In any case, money is accounting, not ability. The important question is: do we have the resources and skilled people needed for it? If not, then all the money in the world won't make it work. If so, then it can be done if people want it badly enough.
wat10000•3h ago
foofoo12•3h ago
blackcatsec•2h ago
This is a difficult concept for people to understand because they look at their paychecks and go "I'm not deriving so much wealth!" well yeah. A huge, large chunk of your wealth is being extracted for capitalism. And in manners that will be very difficult for you to understand.
I'll try to explain it, though, for the audience that peruses these forums. You're a software developer.

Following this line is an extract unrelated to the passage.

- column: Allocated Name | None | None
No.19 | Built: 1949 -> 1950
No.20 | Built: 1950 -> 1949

You work for a public B2B software company. Your wealth is being extracted to: Pay for those company pizza parties, pay for the office you work in, pay in to the healthcare system that "your company is paying for" that isn't directly part of the premium you see on open enrollment, paying for the company holiday parties, paying into everyone's various insurance plans to reduce the out-of-pocket costs for everyone in those insurance plans (outside of your company, of course), paying for the CEO's multi-million dollar paycheck, paying for the bonuses of all of the management, paying for shareholder value and dividends, paying for the taxes your company pays, paying for the taxes you pay.

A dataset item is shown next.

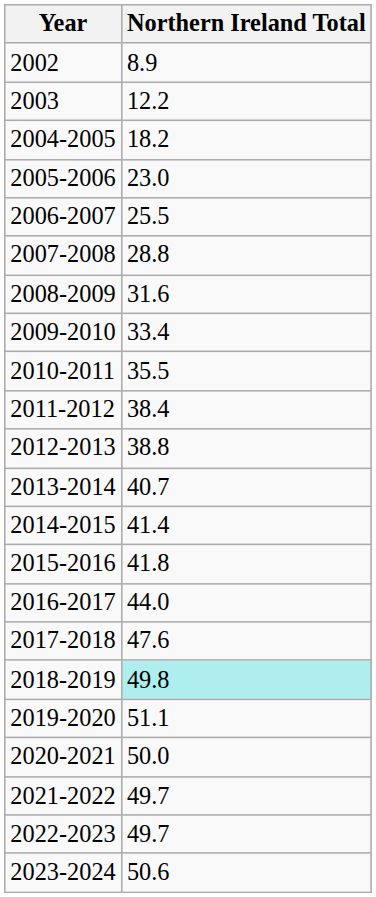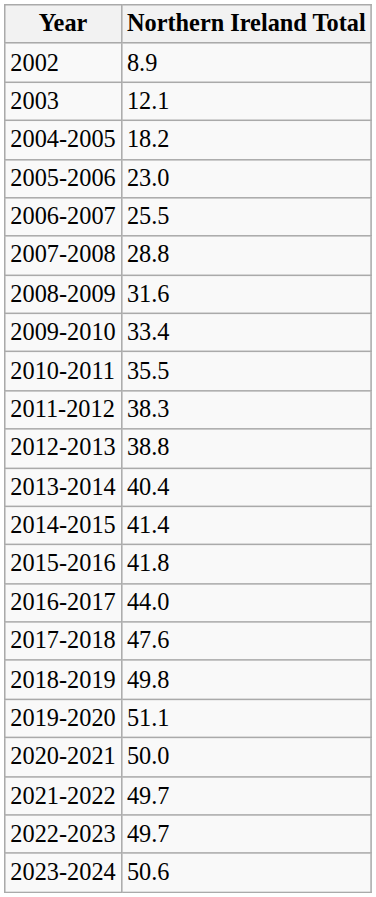2003 | Northern Ireland Total: 12.2 -> 12.1
2011-2012 | Northern Ireland Total: 38.4 -> 38.3
2013-2014 | Northern Ireland Total: 40.7 -> 40.4
2018-2019 | Northern Ireland Total: paleturquoise background -> no background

If your existence at your job didn't pay for those things, most companies will tend to lay you off.
And this goes for pretty much the vast majority of workers in the vast majority of jobs.

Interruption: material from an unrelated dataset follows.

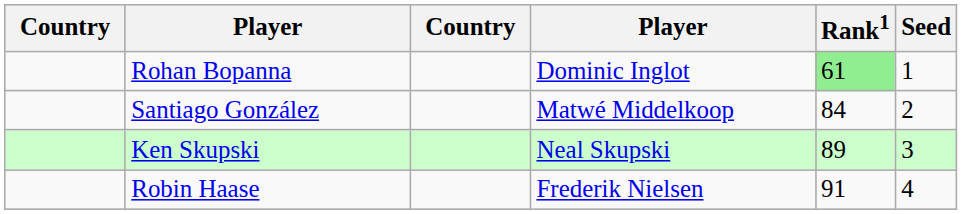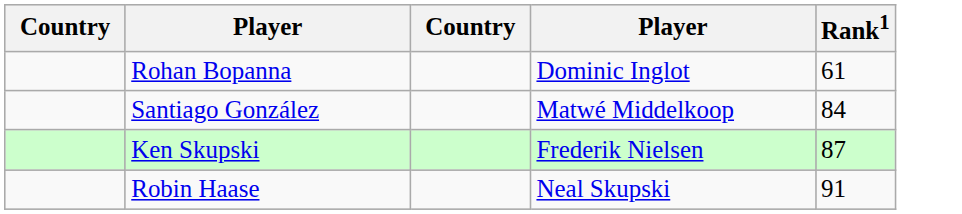- column: Seed | 1 | 2 | 3 | 4
Rohan Bopanna | Rank1: lightgreen background -> no background
Ken Skupski | column 4: Neal Skupski -> Frederik Nielsen
Ken Skupski | Rank1: 89 -> 87
Robin Haase | column 4: Frederik Nielsen -> Neal Skupski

So saying that more immigrants somehow puts a strain on the system is just by definition incorrect, even if a percentage of those immigrants don't generate the same level of value you do as an individual. Do you think every person in your organization generates the same relative value? Of course not. In most businesses in America, does the janitor generate the same wealth as the CEO?
To be fair, there is a snarky comment to be made there about CEOs--but the objective reality is probably not. But the janitor is still generating some wealth by ensuring a safe, healthy, and comfortable workplace for the employees. Does that mean the janitor is not entitled to income? to healthcare? to benefits? to company holiday parties? to company pizza parties?
Just convert this into a much larger scale of the entirety of a country's population--and well, the answer is that most populations have enough free money floating around somewhere to provide essential services to everyone: education, food, safety and security, health, and likely even housing, electricity, and pretty much any other public service we could provide.
And this scales as a population grows.
blackcatsec•2h ago
There are a lot of reasons for this, but the short answer is that health, education, and enough individual wealth to explore figuring out ways to generate new revenue streams is important. Authoritarian countries are by nature not able to do this due to limits of their authoritarian nature, not necessarily limits of their population numbers.
It's all intertwined :)
IncreasePosts•2h ago
If so, why? Aren't they all just people?